SEZIONE SESTA CIVILE

SOTTOSEZIONE 1

Composta dagli Ill.mi Sigg.ri Magistrati:

Dott. DI VIRGILIO Rosa Maria – Presidente –

Dott. SCALDAFERRI Andrea – Consigliere –

Dott. ACIERNO Maria – rel. Consigliere –

Dott. TERRUSI Francesco – Consigliere –

Dott. FALABELLA Massimo – Consigliere –

ha pronunciato la seguente:

ORDINANZA

sul ricorso 4028-2017 proposto da:

S.B., elettivamente domiciliato in ROMA, PIAZZA CAVOUR presso la CORTE SUPREMA DI CASSAZIONE rappresentato e difeso dall’avvocato MARIELLA CONSOLE;

– ricorrente –

contro

MINISTERO DELL’INTERNO (C.F. *****) – Commissione Territoriale per il riconoscimento della protezione internazionale di Roma, in persona del Ministro pro tempore, elettivamente domiciliato in ROMA VIA DEI PORTOGHESI 12, presso l’AVVOCATURA GENERALE DELLO STATO, che lo rappresenta e difende;

– controricorrenti –

avverso la sentenza n. 1304/2016 della CORTE D’APPELLO di TORINO, depositata il 29/07/2016;

udita la relazione della causa svolta nella camera di consiglio del 25/09/2018 dal Consigliere Relatore ACIERNO Maria.

RAGIONI DELLA DECISIONE

Con sentenza n. 1304/2016 la Corte d’appello di Torino ha rigettato l’impugnazione proposta da S.B., cittadino gambiano, avverso l’ordinanza del Tribunale della medesima città che aveva respinto la sua domanda di riconoscimento della protezione internazionale e umanitaria.

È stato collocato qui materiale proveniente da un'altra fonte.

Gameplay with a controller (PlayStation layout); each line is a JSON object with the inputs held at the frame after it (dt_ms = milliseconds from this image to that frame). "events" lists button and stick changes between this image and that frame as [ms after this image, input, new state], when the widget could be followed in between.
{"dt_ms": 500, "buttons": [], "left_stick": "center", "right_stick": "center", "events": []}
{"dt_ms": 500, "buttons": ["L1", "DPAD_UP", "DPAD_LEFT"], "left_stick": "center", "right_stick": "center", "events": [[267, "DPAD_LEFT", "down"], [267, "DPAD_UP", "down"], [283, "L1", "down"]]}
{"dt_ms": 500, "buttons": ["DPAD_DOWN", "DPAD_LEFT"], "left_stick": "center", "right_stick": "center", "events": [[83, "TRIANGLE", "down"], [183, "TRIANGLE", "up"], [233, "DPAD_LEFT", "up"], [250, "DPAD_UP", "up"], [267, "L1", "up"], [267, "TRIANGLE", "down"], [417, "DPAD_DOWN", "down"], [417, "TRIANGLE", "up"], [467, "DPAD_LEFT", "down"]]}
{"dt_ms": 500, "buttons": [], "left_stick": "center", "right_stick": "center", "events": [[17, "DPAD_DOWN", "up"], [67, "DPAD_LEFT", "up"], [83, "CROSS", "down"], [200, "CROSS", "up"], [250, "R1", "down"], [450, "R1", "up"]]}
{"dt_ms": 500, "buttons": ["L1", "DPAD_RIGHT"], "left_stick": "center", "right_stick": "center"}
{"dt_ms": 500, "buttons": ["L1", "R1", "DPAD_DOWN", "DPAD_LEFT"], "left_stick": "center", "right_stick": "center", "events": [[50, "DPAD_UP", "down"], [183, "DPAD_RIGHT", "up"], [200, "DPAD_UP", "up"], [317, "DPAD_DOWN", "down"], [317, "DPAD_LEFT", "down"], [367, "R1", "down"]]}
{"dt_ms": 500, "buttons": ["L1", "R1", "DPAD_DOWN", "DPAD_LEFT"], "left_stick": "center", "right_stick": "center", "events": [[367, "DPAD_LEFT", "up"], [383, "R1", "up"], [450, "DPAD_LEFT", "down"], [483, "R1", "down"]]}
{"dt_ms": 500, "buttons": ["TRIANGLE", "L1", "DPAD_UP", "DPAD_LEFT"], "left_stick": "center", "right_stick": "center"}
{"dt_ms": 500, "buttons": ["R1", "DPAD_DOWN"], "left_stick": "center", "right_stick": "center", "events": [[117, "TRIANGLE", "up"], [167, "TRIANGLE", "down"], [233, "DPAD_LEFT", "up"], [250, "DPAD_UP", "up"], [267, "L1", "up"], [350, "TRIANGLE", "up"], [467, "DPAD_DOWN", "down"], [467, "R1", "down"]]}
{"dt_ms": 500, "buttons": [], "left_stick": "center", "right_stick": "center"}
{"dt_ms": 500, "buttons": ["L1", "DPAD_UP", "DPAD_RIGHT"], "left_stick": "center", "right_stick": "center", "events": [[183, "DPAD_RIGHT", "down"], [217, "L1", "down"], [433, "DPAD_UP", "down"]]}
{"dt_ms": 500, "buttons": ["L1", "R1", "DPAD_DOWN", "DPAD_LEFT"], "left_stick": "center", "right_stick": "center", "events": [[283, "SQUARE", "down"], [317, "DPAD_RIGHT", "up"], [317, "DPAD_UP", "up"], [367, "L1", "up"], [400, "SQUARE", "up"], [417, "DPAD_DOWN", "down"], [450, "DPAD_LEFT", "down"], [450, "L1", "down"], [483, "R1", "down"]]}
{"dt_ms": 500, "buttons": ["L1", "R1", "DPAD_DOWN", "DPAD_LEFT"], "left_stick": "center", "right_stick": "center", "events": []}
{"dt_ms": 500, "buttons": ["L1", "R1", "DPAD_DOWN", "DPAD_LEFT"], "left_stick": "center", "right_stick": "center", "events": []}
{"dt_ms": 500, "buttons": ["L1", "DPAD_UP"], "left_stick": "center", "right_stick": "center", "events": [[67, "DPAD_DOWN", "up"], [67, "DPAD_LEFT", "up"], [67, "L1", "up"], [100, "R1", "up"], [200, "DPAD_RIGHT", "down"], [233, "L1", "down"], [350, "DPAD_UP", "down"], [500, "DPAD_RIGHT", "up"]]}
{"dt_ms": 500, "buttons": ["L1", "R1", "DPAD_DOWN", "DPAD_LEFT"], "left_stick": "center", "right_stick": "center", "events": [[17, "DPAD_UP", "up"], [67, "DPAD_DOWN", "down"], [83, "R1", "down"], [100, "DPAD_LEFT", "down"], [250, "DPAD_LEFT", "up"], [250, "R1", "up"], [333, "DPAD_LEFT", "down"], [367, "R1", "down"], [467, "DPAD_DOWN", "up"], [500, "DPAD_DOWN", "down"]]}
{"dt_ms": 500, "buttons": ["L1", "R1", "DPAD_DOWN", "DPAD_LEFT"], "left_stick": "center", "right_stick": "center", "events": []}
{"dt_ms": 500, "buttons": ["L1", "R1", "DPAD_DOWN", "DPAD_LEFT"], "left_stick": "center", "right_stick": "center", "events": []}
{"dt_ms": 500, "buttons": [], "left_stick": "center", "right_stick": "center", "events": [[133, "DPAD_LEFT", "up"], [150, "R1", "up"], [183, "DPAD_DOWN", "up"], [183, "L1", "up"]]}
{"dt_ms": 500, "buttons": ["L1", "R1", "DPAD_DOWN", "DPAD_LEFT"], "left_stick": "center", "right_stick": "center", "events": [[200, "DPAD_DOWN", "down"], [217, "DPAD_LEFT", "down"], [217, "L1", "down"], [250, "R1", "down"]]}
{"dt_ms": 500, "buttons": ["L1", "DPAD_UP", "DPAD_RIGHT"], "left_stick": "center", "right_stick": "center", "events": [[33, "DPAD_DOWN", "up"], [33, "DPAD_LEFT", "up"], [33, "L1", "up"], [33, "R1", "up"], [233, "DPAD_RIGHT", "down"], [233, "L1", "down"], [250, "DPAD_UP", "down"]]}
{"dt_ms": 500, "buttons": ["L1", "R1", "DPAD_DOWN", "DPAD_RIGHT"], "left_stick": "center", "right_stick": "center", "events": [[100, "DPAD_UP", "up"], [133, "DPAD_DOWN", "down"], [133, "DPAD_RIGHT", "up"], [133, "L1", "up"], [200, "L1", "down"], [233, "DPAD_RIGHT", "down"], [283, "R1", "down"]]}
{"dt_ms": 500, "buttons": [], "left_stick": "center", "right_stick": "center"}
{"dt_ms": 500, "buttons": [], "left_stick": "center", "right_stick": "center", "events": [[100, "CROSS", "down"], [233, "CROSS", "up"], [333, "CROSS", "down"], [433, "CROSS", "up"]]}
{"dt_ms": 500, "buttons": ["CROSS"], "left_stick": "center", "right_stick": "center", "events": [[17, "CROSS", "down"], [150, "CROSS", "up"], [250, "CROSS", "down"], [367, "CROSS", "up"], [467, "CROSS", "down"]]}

Il richiedente aveva dedotto di essersi iscritto nel proprio Paese al partito United Democratic Party (UDP) e di aver organizzato nel 2012 una manifestazione di protesta contro il leader nazionale del suo partito, durante la quale sarebbe stato picchiato dalla polizia, che in seguito l’avrebbe ricercato, presso la sua abitazione al fine di arrestarlo.

A sostegno della decisione la Corte territoriale ha affermato:

– il racconto del richiedente è caratterizzato da inequivoche illogicità e contraddittorietà, rilevabili da precisi elementi, per cui non sussistono rischi di persecuzione o di danno grave D.Lgs. n. 251 del 2007, art. 14, ex lett. b);

i rapporti internazionali più aggiornati sono inoltre concordi nel negare che in Gambia sia stato raggiunto un grado di violenza indiscriminata ai sensi dell’art. 14 cit., lett. c);

quanto, infine, alla protezione umanitaria, non sussiste alcun motivo di carattere umanitario per giustificarè la permanenza del richiedente in Italia, non avendo qui alcun legame affettivo o familiare ma, anzi, avendo mantenuto buoni rapporti con la madre e la sorella, sicuro elemento di supporto per il reinserimento in patria.

Avverso questa pronuncia propone ricorso per cassazione S.B. sulla base di quattro motivi, cui resiste con controricorso il Ministero dell’Interno.

Con il primo motivo viene censurato, sotto il profilo della violenza di legge, il giudizio negativo sulla credibilità e l’attendibilità del richiedente, in considerazione del principio secondo cui, se egli ha rispettato i criteri sanciti dal D.Lgs. n. 231 del 2007, art. 3, comma 5, gli elementi addotti, pur sforniti di prova, sono considerati veritieri.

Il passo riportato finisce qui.